No, I don't think I am inadvertently reading from the mapped write buffer, although that is a really good tip.....I'll have to remember that for the future.
I've been thinking about my implementation and might have a few trouble maker candidates.
The first is that at the end of any given render frame, I map a buffer and allow sub threads to write to it for (up to) the duration of the frame. Then at the end of the next render frame if writing is signaled as complete, I unmap it, and immediately call my glTexSubImage2D to ask ogl to start transferring its contents to texture(s). I wonder if I should be deferring this and allowing some time (ie 1 frame) between my unmap and my call to glTexSubImage2D? I had assumed OGL would handly this nicely internally on its own but now i'm not feeling so sure of how the texture access is handled. This leads me to my next question...

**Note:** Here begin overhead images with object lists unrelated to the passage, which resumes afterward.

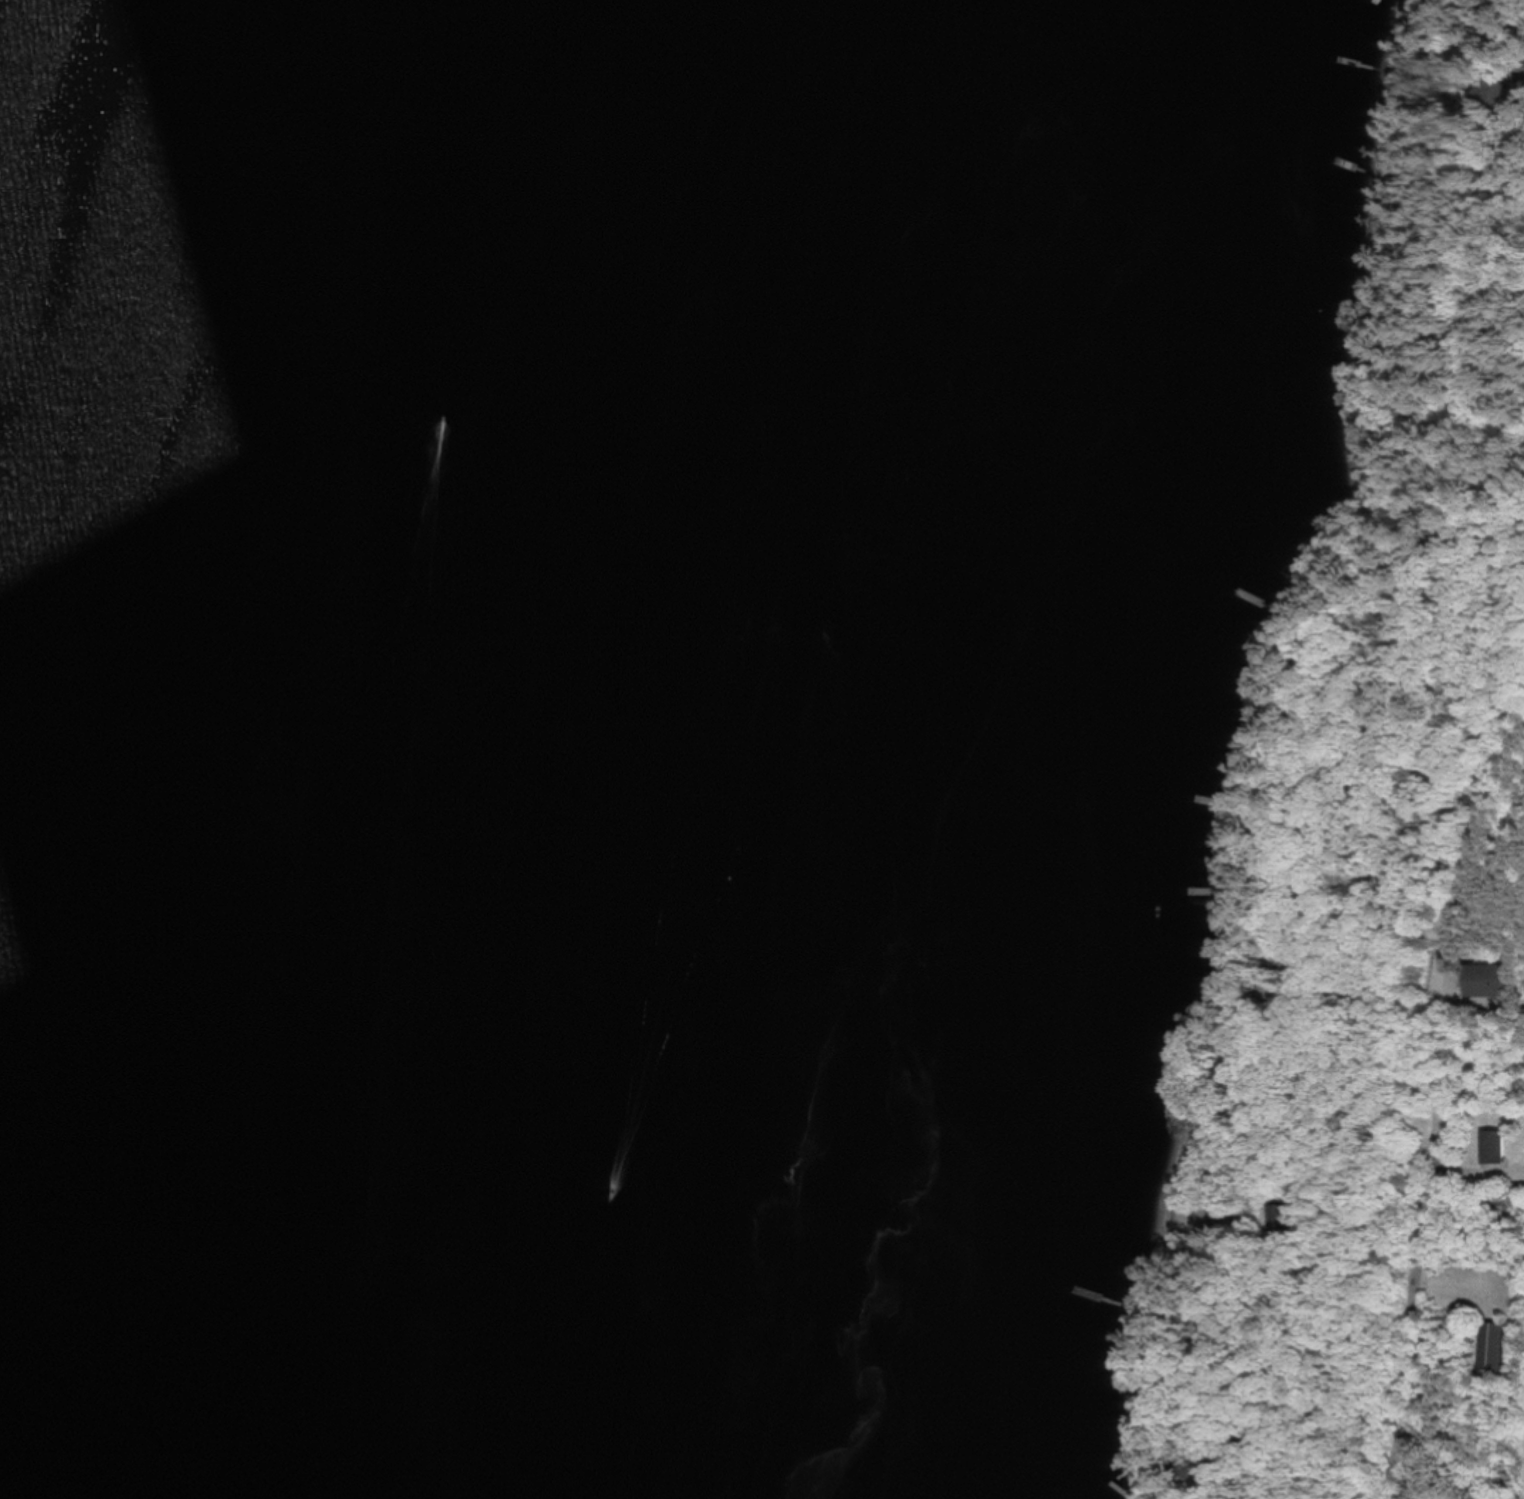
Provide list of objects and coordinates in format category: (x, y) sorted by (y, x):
river: (623, 749)
building: (1489, 980)
building: (1496, 1147)
building: (1282, 1217)
building: (1494, 1346)
crop: (1521, 1464)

Has anyone tried creating multiple sets of destination textures and copying to/rendering from different sets each frame? I wonder if I could see an improvement in performance if I mirror my 'back buffer' pbo's with 'back buffer textures'? For example:
- init texture_A through PBO_A
- Render texture_A
- Map PBO_B, copy data into it, unmap it
- Init transfer to texture_B
- Render texture_B
- Map PBO_A, copy data into it, unmap it
- Init transfer to texture_A
- Repeat Frame 1